Technical data

Vector Processing Concepts

Consider a scalar program that uses 20% of its code 70% of the time. If

this 20% portion of the code is converted to vector processing code, the

program is considered to have a vectorization factor of 70%. If the time

for the scalar operation is set to 1 and the time for a vector operation is

10%, we have:

T = N * (.30 * 1 + .70 * .1)

T = N * .37

If performance (P), equals operations performed (N) per unit time (T)

then, with T = N * .37:

P = N / T = N / (N * .37) = 1 / .37 = 2.7

The improved performance, shown in Figure 1–9, would be about 2.7

times faster than a scalar processor. Vectorization factors above 70%

achieve performance above the same computer using scalar processing.
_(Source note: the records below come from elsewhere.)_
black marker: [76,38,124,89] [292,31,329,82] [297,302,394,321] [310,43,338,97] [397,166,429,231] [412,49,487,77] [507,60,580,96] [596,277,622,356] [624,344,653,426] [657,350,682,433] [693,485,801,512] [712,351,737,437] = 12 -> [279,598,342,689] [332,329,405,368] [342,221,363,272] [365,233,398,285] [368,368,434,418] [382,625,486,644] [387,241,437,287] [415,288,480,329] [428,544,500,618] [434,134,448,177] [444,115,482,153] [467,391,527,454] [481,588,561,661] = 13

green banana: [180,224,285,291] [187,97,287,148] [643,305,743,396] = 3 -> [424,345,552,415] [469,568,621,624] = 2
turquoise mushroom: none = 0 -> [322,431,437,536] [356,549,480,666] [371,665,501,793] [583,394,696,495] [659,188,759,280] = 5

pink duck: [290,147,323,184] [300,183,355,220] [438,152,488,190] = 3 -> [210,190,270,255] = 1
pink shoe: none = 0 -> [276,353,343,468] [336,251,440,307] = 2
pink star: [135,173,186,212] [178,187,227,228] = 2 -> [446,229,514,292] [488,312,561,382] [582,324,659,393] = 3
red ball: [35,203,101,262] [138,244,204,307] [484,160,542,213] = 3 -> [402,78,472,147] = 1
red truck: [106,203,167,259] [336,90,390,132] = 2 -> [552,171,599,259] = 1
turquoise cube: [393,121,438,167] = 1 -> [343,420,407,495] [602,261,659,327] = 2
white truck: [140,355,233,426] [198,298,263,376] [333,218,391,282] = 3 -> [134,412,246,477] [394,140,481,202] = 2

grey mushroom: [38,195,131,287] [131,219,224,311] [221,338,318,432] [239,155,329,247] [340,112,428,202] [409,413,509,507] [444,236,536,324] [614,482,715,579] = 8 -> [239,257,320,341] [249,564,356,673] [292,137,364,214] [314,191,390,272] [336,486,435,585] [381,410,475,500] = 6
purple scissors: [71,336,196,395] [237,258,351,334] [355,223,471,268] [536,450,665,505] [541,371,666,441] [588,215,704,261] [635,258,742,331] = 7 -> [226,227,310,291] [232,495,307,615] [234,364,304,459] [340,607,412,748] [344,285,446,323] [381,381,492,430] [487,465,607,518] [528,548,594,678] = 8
The speedup ratio is deﬁned as the vector performance divided by the

scalar performance.

1.10.3 Crossover Point

The crossover point is the vector length or number of elements at which

the vector unit exceeds the performance of the scalar unit for a particular

instruction or sequence. To achieve a performance improvement on a

given vector processor, a vectorized application should have an average

vector length that is larger than the crossover point for that processor and

the vector operations used.

The smaller the crossover point, the better. A crossover point of 11 means

that DO loops below 11 elements are performed faster using a scalar

processor than by using a vector processor. This point is a result of the

overhead instructions and time required to set up the vector processor,

process the data, and return the solution. This point varies from computer

to computer.

Vector operations add some startup overhead, putting a limit on the

minimum number of elements in an array. For small arrays, the time

to process and compile the data is usually longer than doing the same

process on a scalar processor.

1–22